DoLS became part of UK law in 2007 and came into effect in 2009. Jackson (2010) highlights that the difference between restricting individuals’ freedom and depriving them of their liberty may be “a question of degree”. It is this question that can be challenging for health staff.

The DoLS Code of Practice (2008) identifies factors that may be relevant in identifying whether steps taken by the health or social care team amount to deprivation of liberty. The list is not exhaustive but the following may be relevant in general ward settings. Liberty may be deprived if:

  • Staff exercise complete and effective control over the care and movement of the person for a significant period;
  • Staff exercise control over assessments, treatment, contacts and residence;
  • A request by the carers for the person to be discharged to their care is refused;
  • The person loses autonomy because they are under continuous supervision and control.

Determination of capacity

When considering whether a person is being deprived of their liberty, health workers must first determine whether the person lacks capacity in respect of the decision being taken. Capacity determination is covered by Section 3 of the Mental Capacity Act 2005: capacity should be presumed unless there is evidence to the contrary.

If staff believe a patient lacks capacity a clear test is set out in law. This starts with the “trigger test”: is there reason to believe the person has a condition that impairs capacity, for example dementia, infection, brain injury? If the answer is “yes”, there follows a four-stage test of capacity:

  1. Does the individual understand the information being presented?
  2. Can they retain the information?
  3. Can they weigh up the information?
  4. Can they communicate a decision?

The capacity test can be undertaken by any health or social care team member who understands the decision being made. It is important to understand that capacity is decision specific and the degree of capacity should be proportionate to the decision being made - for example, while a person can make a decision about which clothes to wear, they may not have the capacity to take a decision on invasive investigation.

Assessment of capacity is not always straightforward but the test does provide clear guidance on the areas to be considered. If a health professional has extended periods of contact with the patient, the test will often come from routine contact but it is vital the formal examination is clearly documented.

How does this work on the ward?

The behaviours that may lead nurses to consider whether DoLS is appropriate include:

  • Attempting to leave the ward;
  • Striking out at staff providing care and treatment;
  • Repeatedly stating a wish to leave the ward, even if lacking the physical ability;
  • Repeated removal of medical devices such as nasogastric tubes or cannulas.

DoLS should also be considered if the above behaviours are being managed with sedating medications.

In many ways DoLS is a bureaucratic procedure but for a ward-based nurse who thinks a patient’s liberty is being restricted, it is essential. Trusts may take varying approaches to DoLS applications but, no matter what mechanism is in place, it is essential the application for both urgent and standard DoLS authorisation is made.

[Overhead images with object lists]
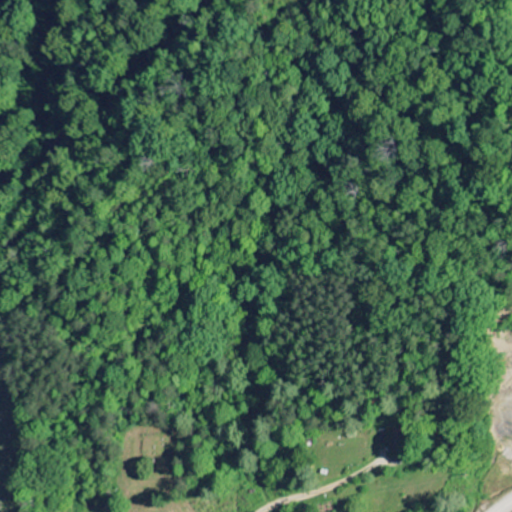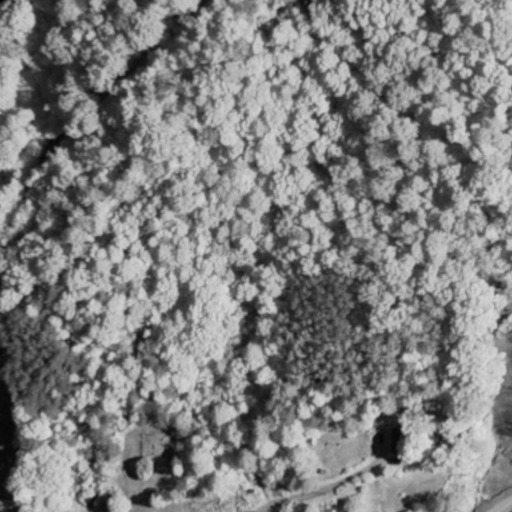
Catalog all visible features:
park: (16, 448)
park: (158, 450)
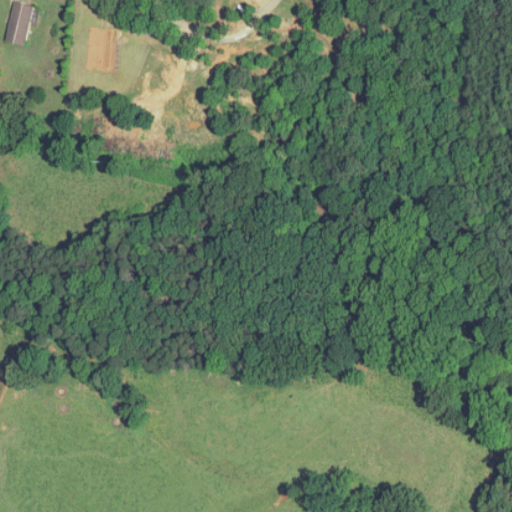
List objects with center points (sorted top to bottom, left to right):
building: (20, 24)
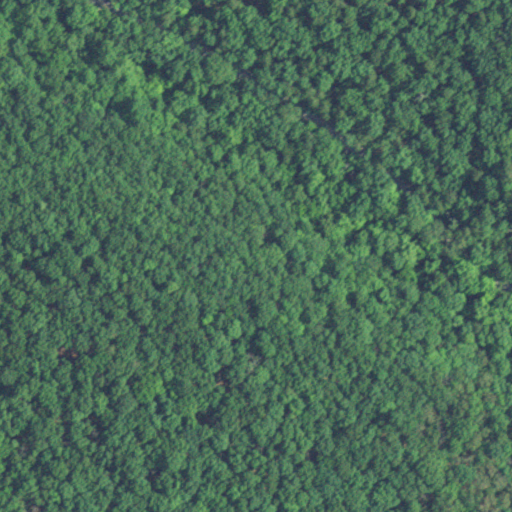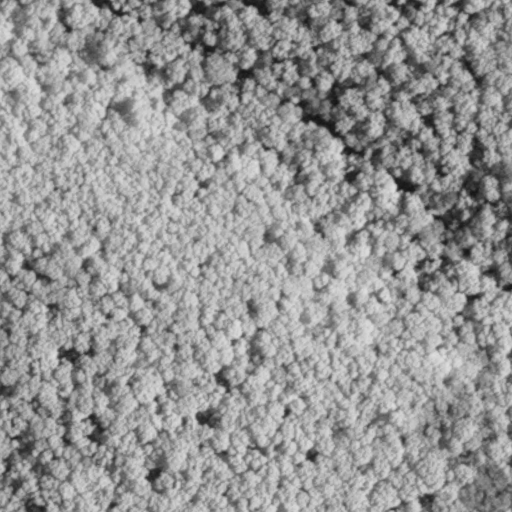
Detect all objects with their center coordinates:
road: (350, 114)
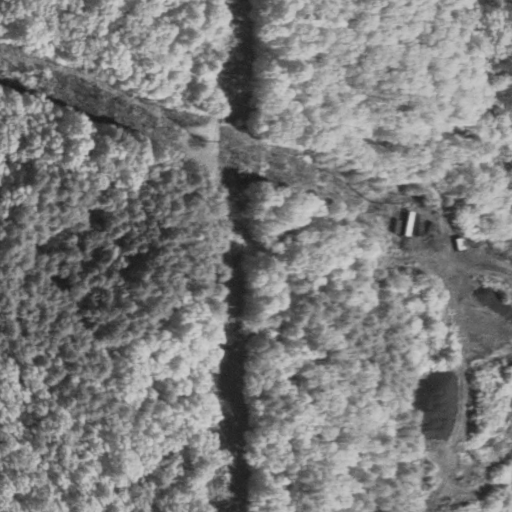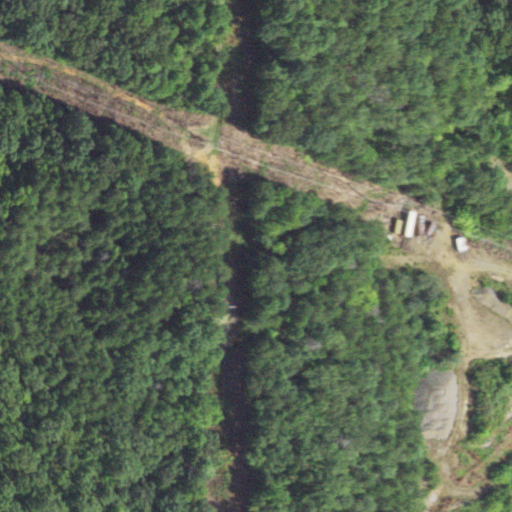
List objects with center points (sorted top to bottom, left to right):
power tower: (26, 71)
power tower: (205, 137)
power tower: (375, 199)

### WHAT THIS EXERCISE ASKS
- A) Answer these from the DoLS text:
(i) In what year did DoLS come into effect?
(ii) Which section of the Mental Capacity Act 2005 covers capacity determination?
(iii) Who may undertake the capacity test?
- B) List every behavior that the DoLS text says may lead nurses to consider whether DoLS is appropriate.
- C) Reproduce the stretch of the DoLS text from "DoLS should also" through "authorisation is made.".

### SOLVED TASKS
- A)
(i) 2009
(ii) Section 3
(iii) Any health or social care team member who understands the decision being made

- B)
- Attempting to leave the ward
- Striking out at staff providing care and treatment
- Repeatedly stating a wish to leave the ward, even if lacking the physical ability
- Repeated removal of medical devices such as nasogastric tubes or cannulas

- C)
DoLS should also be considered if the above behaviours are being managed with sedating medications.

In many ways DoLS is a bureaucratic procedure but for a ward-based nurse who thinks a patient’s liberty is being restricted, it is essential. Trusts may take varying approaches to DoLS applications but, no matter what mechanism is in place, it is essential the application for both urgent and standard DoLS authorisation is made.